Не настояла Камиль на своем, и когда решали, отдать ли сына в частную школу — «мои родители могли бы помочь деньгами, Рико, если бы ты согласился…» — или в обычное мальчишечье заведение в том же предместье самого демократичного розлива, где, по мнению отца, из неженки и маменькина сыночка в несколько лет должен был выковаться настоящий человек. Не век же ему от жизни прятаться за бабкиными да мамкиными юбками.
Не настояла она на своем, в конце концов, даже при выборе имени для сына — его назвали в честь незнакомца, какого-то погибшего друга Рикардо, еще когда малыш в теплом неведении таился у нее во чреве. Назвали Гильермо — именем, которое матери никогда не нравилось, да еще и в такой вот испанской форме, а не Антуаном, не Тонио, как одного из ее дедов и к тому же — как любимого Сент-Экзюпери, на чьи писательские встречи она прорывалась некогда с боем в толпе иных поклонниц, с новеньким «Ночным полетом» у груди и фотографией на подпись…
Но дважды в жизни она все же вставала в проломе, одна нога здесь — но другая уже там, и тихим от решительности голосом говорила, что иначе нельзя. Первый раз — когда уже в Риме отспорила себе право брать с собой сына на воскресные и праздничные мессы и держать на столе распятие. Второй — в страшную ночь торжества дамы Сфортуны, после того, как яростно хлопнула дверь за выбежавшим в ночь Гильермо.

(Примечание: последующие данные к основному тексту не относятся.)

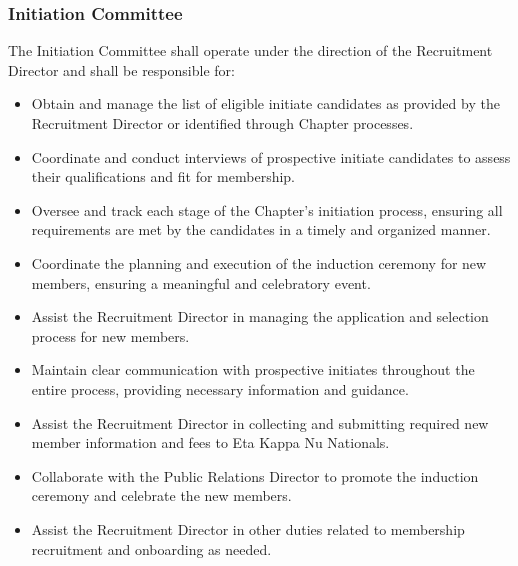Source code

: \documentclass[10pt, oneside]{article}
\begin{document}
\subsubsection{Initiation Committee}
The Initiation Committee shall operate under the direction of the Recruitment Director and shall be responsible for:
\begin{itemize}
    \item Obtain and manage the list of eligible initiate candidates as provided by the Recruitment Director or identified through Chapter processes.
    \item Coordinate and conduct interviews of prospective initiate candidates to assess their qualifications and fit for membership.
    \item Oversee and track each stage of the Chapter's initiation process, ensuring all requirements are met by the candidates in a timely and organized manner.
    \item Coordinate the planning and execution of the induction ceremony for new members, ensuring a meaningful and celebratory event.
    \item Assist the Recruitment Director in managing the application and selection process for new members.
    \item Maintain clear communication with prospective initiates throughout the entire process, providing necessary information and guidance.
    \item Assist the Recruitment Director in collecting and submitting required new member information and fees to Eta Kappa Nu Nationals.
    \item Collaborate with the Public Relations Director to promote the induction ceremony and celebrate the new members.
    \item Assist the Recruitment Director in other duties related to membership recruitment and onboarding as needed.
\end{itemize}
\end{document}
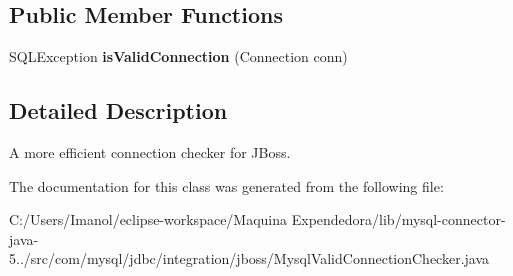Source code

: \subsection*{Public Member Functions}
\begin{DoxyCompactItemize}
\item 
\mbox{\label{classcom_1_1mysql_1_1jdbc_1_1integration_1_1jboss_1_1_mysql_valid_connection_checker_a79ac198f22b23a765f46051cd6a4c993}} 
S\+Q\+L\+Exception {\bfseries is\+Valid\+Connection} (Connection conn)
\end{DoxyCompactItemize}


\subsection{Detailed Description}
A more efficient connection checker for J\+Boss. 

The documentation for this class was generated from the following file\+:\begin{DoxyCompactItemize}
\item 
C\+:/\+Users/\+Imanol/eclipse-\/workspace/\+Maquina Expendedora/lib/mysql-\/connector-\/java-\/5../src/com/mysql/jdbc/integration/jboss/Mysql\+Valid\+Connection\+Checker.\+java\end{DoxyCompactItemize}
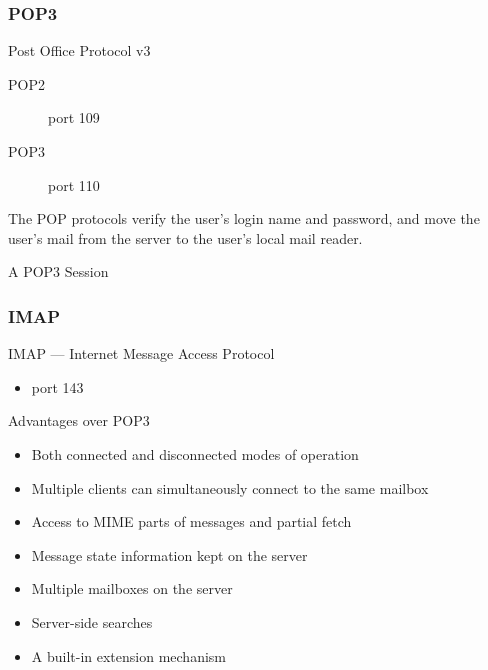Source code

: \begin{frame}
  \begin{center}
  \end{center}
  \label{fig:smtp-pop3}
\end{frame}

\subsubsection{POP3}

\begin{frame}{Post Office Protocol v3}
  \begin{minipage}{.7\linewidth}
    \begin{description}
    \item[POP2] port 109
    \item[POP3] port 110
    \end{description}
    The POP protocols verify the user's login name and password, and move the user's mail
    from the server to the user's local mail reader.
  \end{minipage}\hfill
  \begin{minipage}{.2\linewidth}
    \begin{iblock}{A POP3 Session}
      \centering
      \mode<beamer>{ \texttt{[image: pop3\_session]} }%
      \label{fig:pop3_session}
    \end{iblock}
  \end{minipage}
\end{frame}
  
\subsubsection{IMAP}

\begin{frame}{IMAP --- Internet Message Access Protocol}
  \begin{itemize}
  \item port 143
  \end{itemize}
  \begin{iblock}{Advantages over POP3}
    \begin{itemize}
    \item Both connected and disconnected modes of operation
    \item Multiple clients can simultaneously connect to the same mailbox
    \item Access to MIME parts of messages and partial fetch
    \item Message state information kept on the server
    \item Multiple mailboxes on the server
    \item Server-side searches
    \item A built-in extension mechanism
    \end{itemize}
  \end{iblock}
\end{frame}

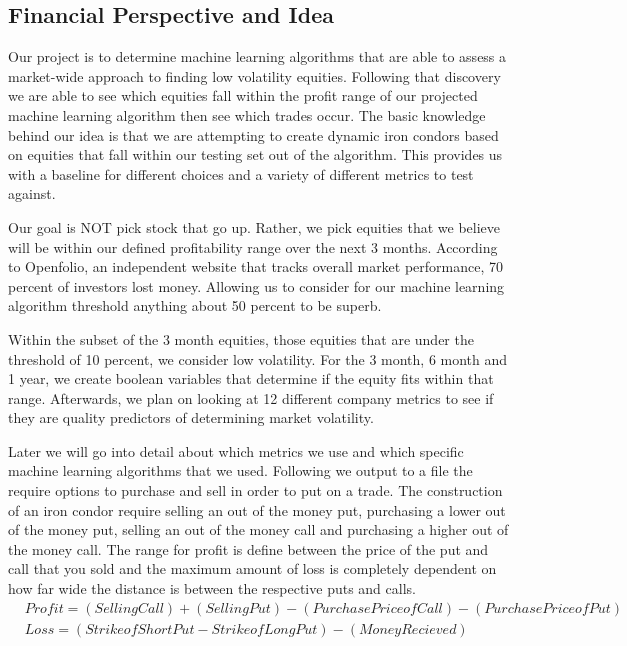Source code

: \documentclass[paper=letter, fontsize=11pt]{scrartcl}
\numberwithin{equation}{section}		%
\numberwithin{figure}{section}			%
\numberwithin{table}{section}				%
\begin{document}
\begin{spacing}{2}
\subsection{Financial Perspective and Idea}
Our project is to determine machine learning algorithms that are able to assess a market-wide approach to finding low volatility equities. Following that discovery we are able to see which equities fall within the profit range of our projected machine learning algorithm then see which trades occur. The basic knowledge behind our idea is that we are attempting to create dynamic iron condors based on equities that fall within our testing set out of the algorithm. This provides us with a baseline for different choices and a variety of different metrics to test against.

Our goal is NOT pick stock that go up. Rather, we pick equities that we believe will be within our defined profitability range over the next 3 months. According to Openfolio, an independent website that tracks overall market performance, 70 percent of investors lost money. Allowing us to consider for our machine learning algorithm threshold anything about 50 percent to be superb\cite{Openfolio}.  

Within the subset of the 3 month equities, those equities that are under the threshold of 10 percent, we consider low volatility. For the 3 month, 6 month and 1 year, we create boolean variables that determine if the equity fits within that range. Afterwards, we plan on looking at 12 different company metrics to see if they are quality predictors of determining market volatility. 

Later we will go into detail about which metrics we use and which specific machine learning algorithms that we used. Following we output to a file the require options to purchase and sell in order to put on a trade. The construction of an iron condor require selling an out of the money put, purchasing a lower out of the money put, selling an out of the money call and purchasing a higher out of the money call. The range for profit is define between the price of the put and call that you sold and the maximum amount of loss is completely dependent on how far wide the distance is between the respective puts and calls.                                                                  
\begin{align*}
&Profit = (Selling Call) + (Selling Put) -(Purchase Price of Call) - (Purchase Price of Put)&\\
&Loss = (Strike of Short Put - Strike of Long Put) - (Money Recieved)& 
\end{align*}

\end{spacing}
\end{document}
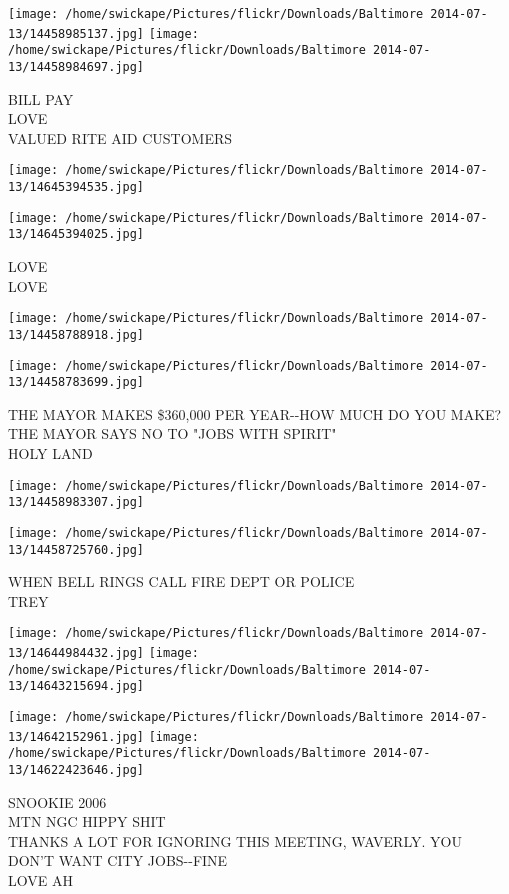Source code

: \documentclass[10pt,letterpaper]{article}
\begin{document}
\vspace{0.25in}
\texttt{[image: /home/swickape/Pictures/flickr/Downloads/Baltimore 2014-07-13/14458985137.jpg]}
\texttt{[image: /home/swickape/Pictures/flickr/Downloads/Baltimore 2014-07-13/14458984697.jpg]}

BILL PAY\\
LOVE\\
VALUED RITE AID CUSTOMERS
\pagebreak

\texttt{[image: /home/swickape/Pictures/flickr/Downloads/Baltimore 2014-07-13/14645394535.jpg]}

\vspace{0.25in}
\texttt{[image: /home/swickape/Pictures/flickr/Downloads/Baltimore 2014-07-13/14645394025.jpg]}

LOVE\\
LOVE
\pagebreak

\texttt{[image: /home/swickape/Pictures/flickr/Downloads/Baltimore 2014-07-13/14458788918.jpg]}

\vspace{0.25in}
\texttt{[image: /home/swickape/Pictures/flickr/Downloads/Baltimore 2014-07-13/14458783699.jpg]}

THE MAYOR MAKES \$360,000 PER YEAR{-}{-}HOW MUCH DO YOU MAKE?  THE MAYOR SAYS NO TO "JOBS WITH SPIRIT"\\
HOLY LAND
\pagebreak

\texttt{[image: /home/swickape/Pictures/flickr/Downloads/Baltimore 2014-07-13/14458983307.jpg]}

\vspace{0.25in}
\texttt{[image: /home/swickape/Pictures/flickr/Downloads/Baltimore 2014-07-13/14458725760.jpg]}

WHEN BELL RINGS CALL FIRE DEPT OR POLICE\\
TREY
\pagebreak

\texttt{[image: /home/swickape/Pictures/flickr/Downloads/Baltimore 2014-07-13/14644984432.jpg]}
\texttt{[image: /home/swickape/Pictures/flickr/Downloads/Baltimore 2014-07-13/14643215694.jpg]}

\texttt{[image: /home/swickape/Pictures/flickr/Downloads/Baltimore 2014-07-13/14642152961.jpg]}
\texttt{[image: /home/swickape/Pictures/flickr/Downloads/Baltimore 2014-07-13/14622423646.jpg]}

SNOOKIE 2006\\
MTN NGC HIPPY SHIT\\
THANKS A LOT FOR IGNORING THIS MEETING, WAVERLY.  YOU DON'T WANT CITY JOBS{-}{-}FINE\\
LOVE AH
\pagebreak
\end{document}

Тогда Камиль, стирая со стола кровь, тихо объявила мужу, что когда их сын все-таки вернется, тот больше не поднимет на него руки. Иначе потеряет и жену, и сына. На самом деле. Навсегда.
Сам же сын, как выскочил за дверь в легкой домашней курточке, не прихватив с собой ни ключей, ни свитера, ни рюкзачка с книгами и деньгами, ни даже носового платка вытереть лицо — скатился по лестнице беззвучно и яростно и бросился в ночной город, как бросаются в воду, и вовсе не собираясь возвращаться.
С тех пор как Гильермо научился ходить — а научился он рано, пренебрегши обязательной стадией ползания, — на нем всегда горела обувь. У ботинок трескались пополам подошвы, кроссовки разлезались по швам, большой палец вылезал, как улитка из раковины. Он ходил быстро, гонимый внутренним пламенем, не в силах удержаться наравне даже с самыми расторопными товарищами; по пути в церковь на полквартала обгонял мать, если та не успевала сразу же с порога подхватить его под руку. Единственным средством от душевной боли была ходьба. Дорога, все равно куда; только несколько километров почти бегом могли привести его в чувство — вернее, на время отбить какие бы то ни было чувства, кроме целительного ощущения движения. Если идти было некуда, Гильермо мерил шагами комнату; умел бы — обежал бы ее по всем четырем стенам и потолку. Когда в школе его как-то в наказание за драку заперли в пустом узком чулане, в просторечии называемом карцером — педагогам мужской школы предместья были не в новинку кары и построже! — он за пять часов заключения пробежал не менее двадцати пяти километров, яростно отхаживая мили — два на четыре шага — по ненавистной тюрьме сперва в одну сторону, потом в другую, чтобы голова не так кружилась. Таинственным образом звук шагов заглушал шепчущий голос fatalitй, иначе становившийся невыносимым.